Two days after the shootings, Toby was arrested after a vehicle with him and other associates fled police in Mt Albert. Police didn’t pursue on the ground, but a police helicopter traced the vehicle as it stopped in New Windsor and a guitar bag was taken from the boot into a home. The bag, which contained two prohibited semi-automatic AR-15 rifles and ammunition, was found by police later that day in a crawlspace at the home.
A subsequent search of one of the defendants’ phones revealed photos of Baker and Toby posing with the weapons.
The Killer Beez and the Tribesmen had been longtime rivals but had co-existed in relative peace for several years when tensions started to heat up in March 2022 after Killer Beez members were believed to have shot at an address where Tribesmen were celebrating after a patching ceremony.
Tensions increased the following month after Killer Beez members were mocked by the other gang online following a filmed Auckland motorway crash involving several motorbikes.
Then all hell seemed to break loose on May 24. In addition to the Henderson and Flat Bush shootings, the night of chaos included shootings in Papatoetoe, Ōtara, Papakura, Te Atatū and Mt Albert.
Toby and Hiko could both face up to seven years’ imprisonment for the shootings they pleaded guilty to.

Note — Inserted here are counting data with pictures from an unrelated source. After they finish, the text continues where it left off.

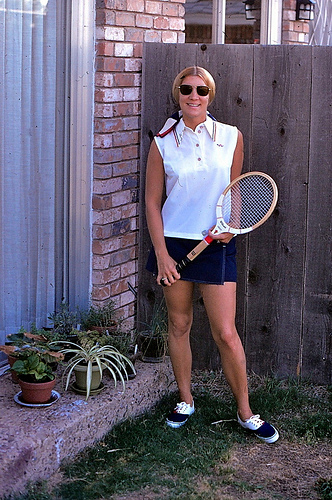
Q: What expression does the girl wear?
A: Smile.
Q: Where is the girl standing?
A: In front of fence.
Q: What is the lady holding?
A: Tennis racket.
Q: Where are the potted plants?
A: Beside girl.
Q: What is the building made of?
A: Brick.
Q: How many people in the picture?
A: One.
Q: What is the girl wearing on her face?
A: Sunglasses.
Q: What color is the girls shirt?
A: White.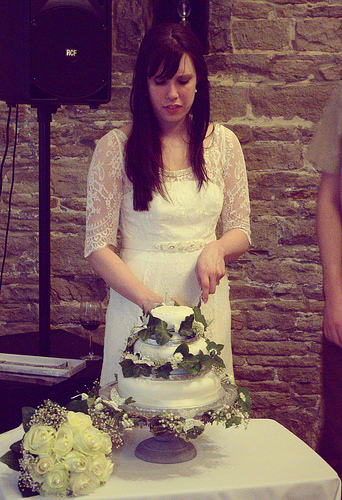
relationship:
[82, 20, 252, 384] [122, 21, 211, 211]
woman has hair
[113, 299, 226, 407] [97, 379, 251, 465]
cake sitting on stand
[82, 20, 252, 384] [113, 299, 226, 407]
woman cutting cake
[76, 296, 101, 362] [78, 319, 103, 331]
glass has drink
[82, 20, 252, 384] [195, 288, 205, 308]
woman has knife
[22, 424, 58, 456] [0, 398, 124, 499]
rose on middle of bouquet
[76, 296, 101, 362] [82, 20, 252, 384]
glass to left of woman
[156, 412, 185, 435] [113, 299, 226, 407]
flower around bottom of cake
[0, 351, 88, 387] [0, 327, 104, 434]
gift box sitting on table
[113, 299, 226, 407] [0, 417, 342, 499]
cake sitting on table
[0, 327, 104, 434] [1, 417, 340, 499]
table has table cloth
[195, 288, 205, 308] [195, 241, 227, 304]
knife held in left hand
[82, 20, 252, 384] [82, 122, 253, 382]
woman wearing bridal gown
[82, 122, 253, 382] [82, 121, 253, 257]
bridal gown has lace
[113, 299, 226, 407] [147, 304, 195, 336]
cake has layer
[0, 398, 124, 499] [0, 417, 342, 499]
bouquet sitting on table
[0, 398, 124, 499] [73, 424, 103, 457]
bouquet has rose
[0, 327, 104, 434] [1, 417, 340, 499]
table with table cloth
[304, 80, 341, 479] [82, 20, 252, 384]
person to right of woman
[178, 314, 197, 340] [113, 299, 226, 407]
leaf decorating cake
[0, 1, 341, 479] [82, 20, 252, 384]
wall behind woman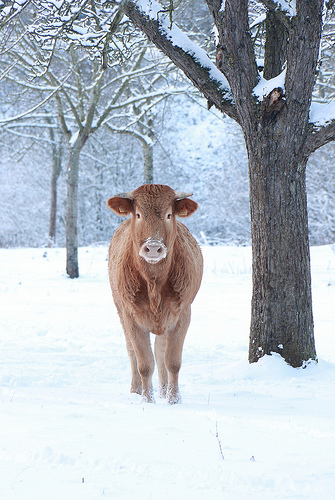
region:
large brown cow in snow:
[95, 175, 210, 411]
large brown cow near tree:
[98, 171, 204, 422]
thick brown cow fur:
[119, 265, 190, 330]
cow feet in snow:
[119, 368, 197, 412]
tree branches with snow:
[188, 44, 331, 161]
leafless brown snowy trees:
[18, 51, 165, 155]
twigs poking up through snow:
[199, 413, 265, 476]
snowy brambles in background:
[201, 171, 245, 241]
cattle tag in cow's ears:
[176, 199, 195, 219]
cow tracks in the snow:
[6, 322, 114, 396]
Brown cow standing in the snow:
[85, 164, 215, 416]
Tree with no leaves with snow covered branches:
[4, 21, 112, 278]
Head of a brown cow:
[94, 180, 213, 269]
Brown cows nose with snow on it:
[131, 233, 180, 265]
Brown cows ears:
[99, 183, 201, 218]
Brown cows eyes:
[132, 202, 181, 226]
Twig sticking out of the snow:
[189, 405, 243, 464]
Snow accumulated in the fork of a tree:
[244, 44, 302, 110]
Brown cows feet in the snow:
[121, 372, 187, 409]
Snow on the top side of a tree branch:
[169, 27, 214, 102]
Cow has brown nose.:
[135, 239, 190, 279]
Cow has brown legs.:
[128, 349, 239, 407]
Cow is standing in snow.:
[103, 358, 216, 447]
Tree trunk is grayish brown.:
[260, 283, 292, 323]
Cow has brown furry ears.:
[99, 177, 218, 229]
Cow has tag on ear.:
[172, 197, 208, 245]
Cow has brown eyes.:
[123, 207, 192, 229]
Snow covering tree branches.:
[26, 20, 107, 85]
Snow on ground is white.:
[94, 443, 163, 479]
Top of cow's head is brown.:
[139, 181, 181, 201]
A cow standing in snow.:
[89, 172, 220, 409]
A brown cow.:
[95, 182, 212, 405]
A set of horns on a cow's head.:
[110, 188, 191, 201]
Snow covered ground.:
[1, 247, 329, 493]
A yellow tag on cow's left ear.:
[177, 205, 190, 216]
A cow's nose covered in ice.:
[137, 236, 167, 261]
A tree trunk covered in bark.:
[214, 2, 333, 389]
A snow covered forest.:
[0, 62, 332, 239]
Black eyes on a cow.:
[133, 210, 173, 221]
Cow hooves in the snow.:
[124, 380, 188, 408]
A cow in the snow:
[103, 167, 210, 405]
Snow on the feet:
[132, 381, 180, 408]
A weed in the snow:
[209, 415, 235, 466]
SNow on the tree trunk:
[245, 329, 296, 353]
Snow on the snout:
[137, 225, 168, 264]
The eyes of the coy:
[131, 204, 175, 227]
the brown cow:
[96, 171, 214, 413]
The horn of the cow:
[172, 187, 197, 200]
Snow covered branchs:
[11, 0, 119, 55]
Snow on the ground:
[23, 264, 60, 412]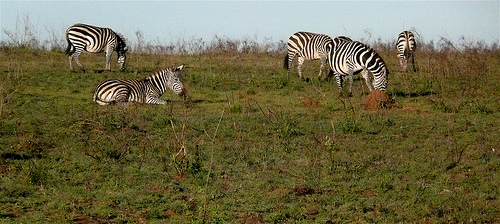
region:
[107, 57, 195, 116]
zebra laying down in the grass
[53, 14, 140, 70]
zebra eating some grass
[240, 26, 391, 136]
two zebras eating grass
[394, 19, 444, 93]
the back end of a zebra eating grass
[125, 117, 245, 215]
several sticks in front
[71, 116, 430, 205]
lots of grass and small shrubs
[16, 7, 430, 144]
many zebras eating grass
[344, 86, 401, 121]
brown shrub in the grass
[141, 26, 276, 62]
lots of dead sticks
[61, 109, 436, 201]
large pasture of grass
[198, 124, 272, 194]
The grass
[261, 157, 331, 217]
The grass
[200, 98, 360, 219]
The grass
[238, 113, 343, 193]
The grass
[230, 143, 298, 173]
The grass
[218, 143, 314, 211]
The grass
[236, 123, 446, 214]
The grass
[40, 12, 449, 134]
five zebras in a field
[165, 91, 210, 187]
tall dried out twigs sticking out the ground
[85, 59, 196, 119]
zebra laying in a field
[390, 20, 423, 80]
butt end of a zebra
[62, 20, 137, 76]
zebra with a big belly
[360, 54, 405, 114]
zebra head behind a dirt pile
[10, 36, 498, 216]
field of brown and green grass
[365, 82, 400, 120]
a brown dirt pile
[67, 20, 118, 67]
stripes that curve in toward the belly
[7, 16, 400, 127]
four zebra's facing right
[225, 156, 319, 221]
The ground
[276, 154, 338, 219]
The ground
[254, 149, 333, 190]
The ground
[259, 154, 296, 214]
The ground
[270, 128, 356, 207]
The ground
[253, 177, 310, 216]
The ground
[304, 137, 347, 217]
The ground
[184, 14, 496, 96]
the zebra has stripes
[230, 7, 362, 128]
the zebra has stripes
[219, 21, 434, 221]
the zebra has stripes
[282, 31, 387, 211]
the zebra has stripes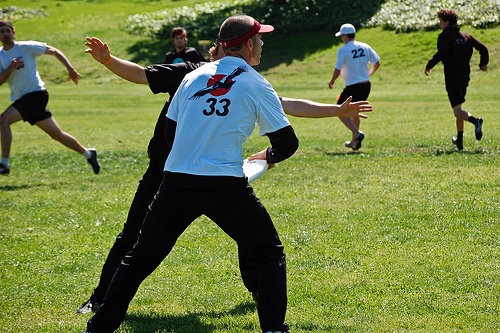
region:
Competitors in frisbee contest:
[5, 8, 496, 245]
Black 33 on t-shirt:
[203, 92, 231, 119]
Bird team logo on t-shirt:
[187, 63, 253, 97]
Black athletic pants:
[83, 171, 299, 327]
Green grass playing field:
[300, 202, 496, 327]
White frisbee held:
[238, 155, 269, 180]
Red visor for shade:
[220, 7, 275, 47]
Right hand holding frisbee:
[240, 133, 288, 183]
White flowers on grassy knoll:
[380, 1, 433, 28]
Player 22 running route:
[327, 19, 382, 150]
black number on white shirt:
[214, 93, 232, 121]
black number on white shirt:
[199, 93, 220, 119]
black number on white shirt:
[347, 47, 359, 59]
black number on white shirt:
[356, 45, 367, 60]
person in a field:
[71, 8, 314, 332]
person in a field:
[321, 17, 383, 156]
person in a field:
[417, 6, 495, 153]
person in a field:
[1, 14, 102, 186]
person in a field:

Hiko is set for sentencing in February and Toby is scheduled to return to court next month.
Another Killer Beez member, Chavess Turner, is slated for sentencing later this month for conspiracy to murder. He has pleaded guilty to trying to plan the ambush shooting death of the Tribesmen member whose children were earlier caught in the crossfire. The scheme was thwarted and he now faced up to 10 years’ imprisonment.
Craig Kapitan is an Auckland-based journalist covering courts and justice. He joined the Herald in 2021 and has reported on courts since 2002 in three newsrooms in the US and New Zealand.